Ardour 6.3 open-source digital audio workstation (DAW) has been released as the second maintenance update since the release of the major Ardour 6.0 series with various improvements and some new features.
The biggest change in Ardour 6.3 is a new Loudness Analyzer & Normalizer feature designed to normalize the loudness by analyzing and calculating the Loudness (LUFS) of a session or a range selection and adding a gain-stage to the master-bus.
It also includes a “Conformity Check” for various common distribution targets, including Amazon Music, Apple Music, Deezer, Digital Peak, YouTube, Spotify, SoundCloud, and CD. The Loudness Analyzer & Normalizer feature can be accessed from Preferences > Mixer > Master.
For Linux users, Ardour 6.3 introduces AVX-optimized metering code, while for ARM platforms it brings Neon-optimized metering code. It also enables users to expand and contract the height of the track by double clicking on track header in Editor view, which now only shows the track name for inactive tracks.
There’s also support for SoundTouch for vocal time stretching as a compile-time option, new MIDI binding maps for AKAI MPK249 and Arturia Minilab Mk II control surfaces, crossfade and A/B plugins, a new dark theme theme called Recbox.

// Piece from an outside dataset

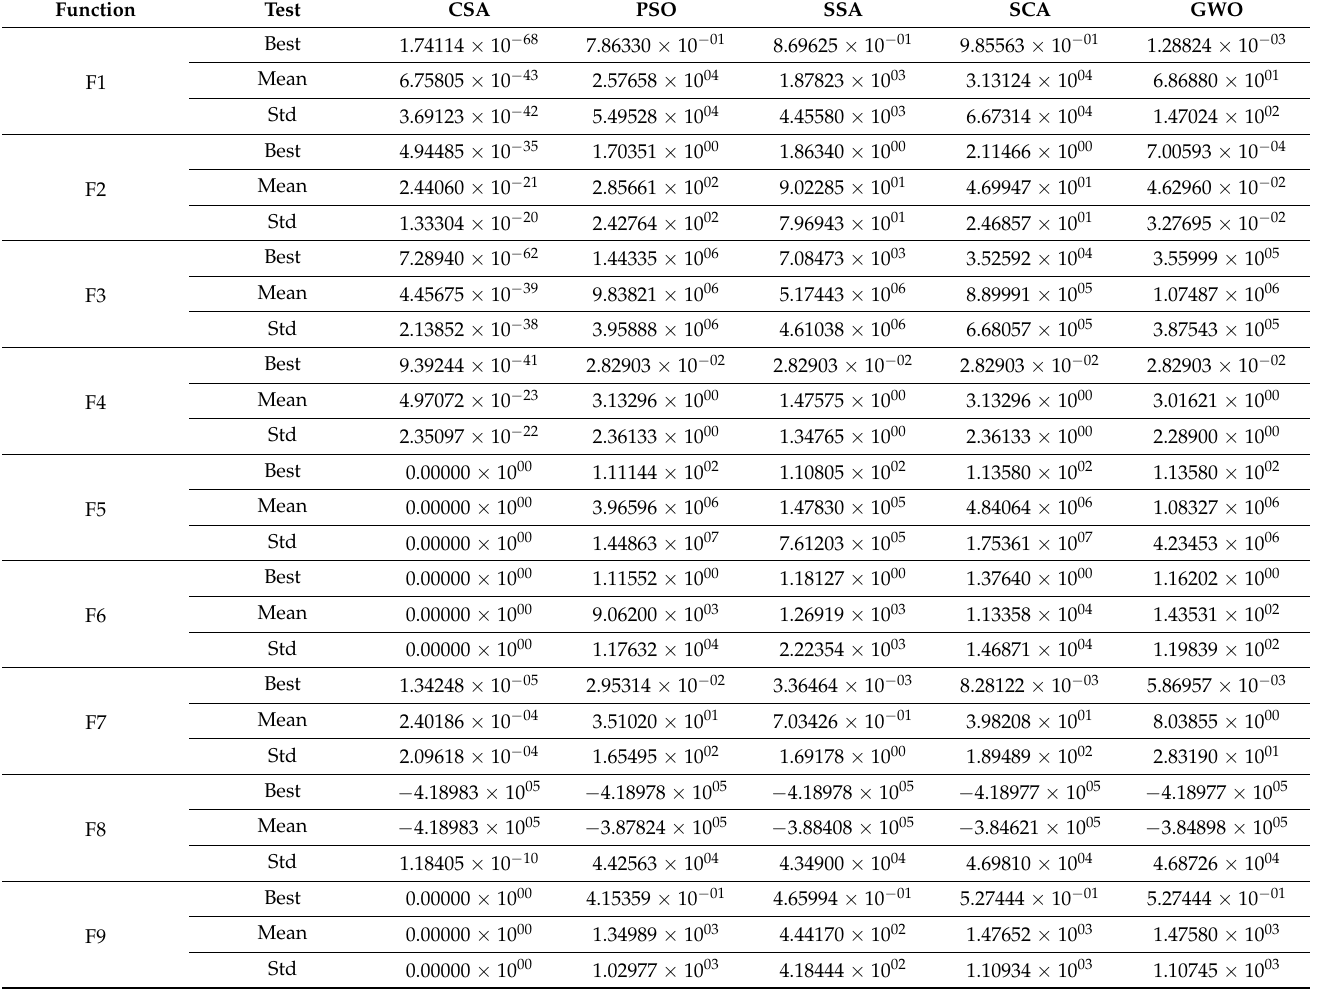
Table 9. Statistical results of the optimized standard functions with d =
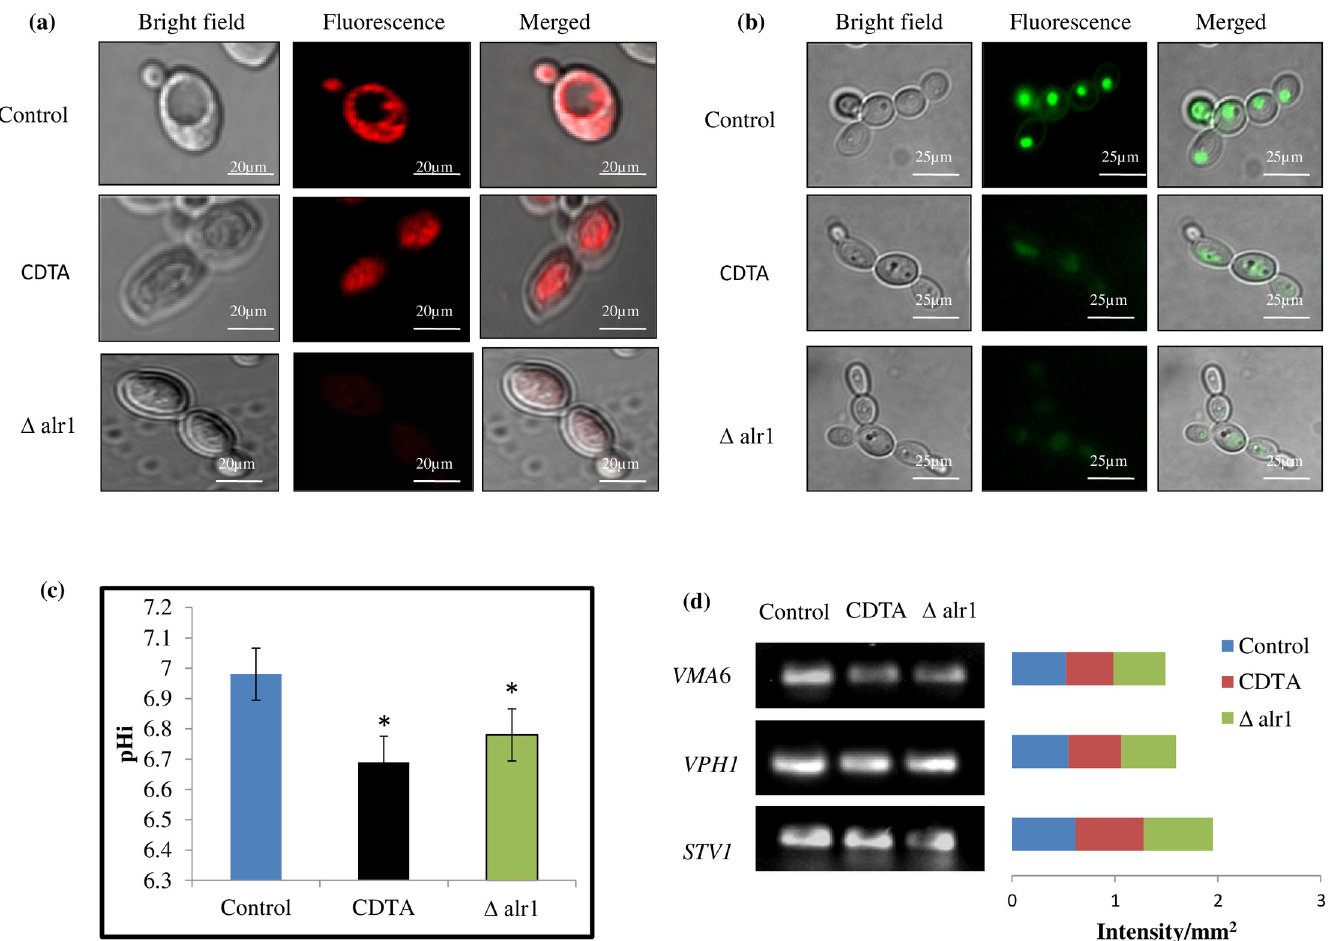
Fig 8. Vacuolar homeostasis under Mg deprivation. ( a ) Vacuolar morphology of control, CDTA treated and Δ alr1 C . albicans observed using FM4-64 staining. Scale bar = 20 μ m. ( b ) Vacuolar pH of control, CDTA treated and Δ alr1 C . albicans observed using quinacrine staining. Scale bar = 25 μ m. (c) Cytosolic pHi under Mg deprivation. Measurement of Intracellular pH (pHi) in control, CDTA treated and Δ alr1 C . albicans . The bar graph depicts mean of pHi and pHi ± SD of three independent sets of experiments, � depicts p value < 0.05. (d) RT-PCR under Mg deprivation. Left panel represents gel images of differentially expressed genes ( VMA6 , VPH1 and STV1 ) in C . albicans . Right panel depicts the quantitation (density expressed as Intensity/mm 2 ) of the respective transcripts. Image J software was used to measure the intensity of each band.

Being a maintenance update, Ardoud 6.3 comes with lots of improvements. Among these, there’s a graphical interface for setting the position of foldback busses to pre-fader or post-fader, the former being the default now, the ability to manually resize the name and path columns in editor source list, and faster MIDI file loading.
Moreover, the slider controller has been updated to accept dB when controlling gain, non-automatable VST parameters are no longer included in the list of automatable parameters, and Ardoud no longer automatically saves your project when importing a video stream. More details on the changes are available here.
Ardour 6.3 is the second point release in the major Ardour 6.0 series, coming two months after Ardoud 6.2 since there wasn’t an Ardoud 6.1 release. The source tarball is available for download right now from the official website, but I recommend that you update from the stable repos of your favorite GNU/Linux distribution.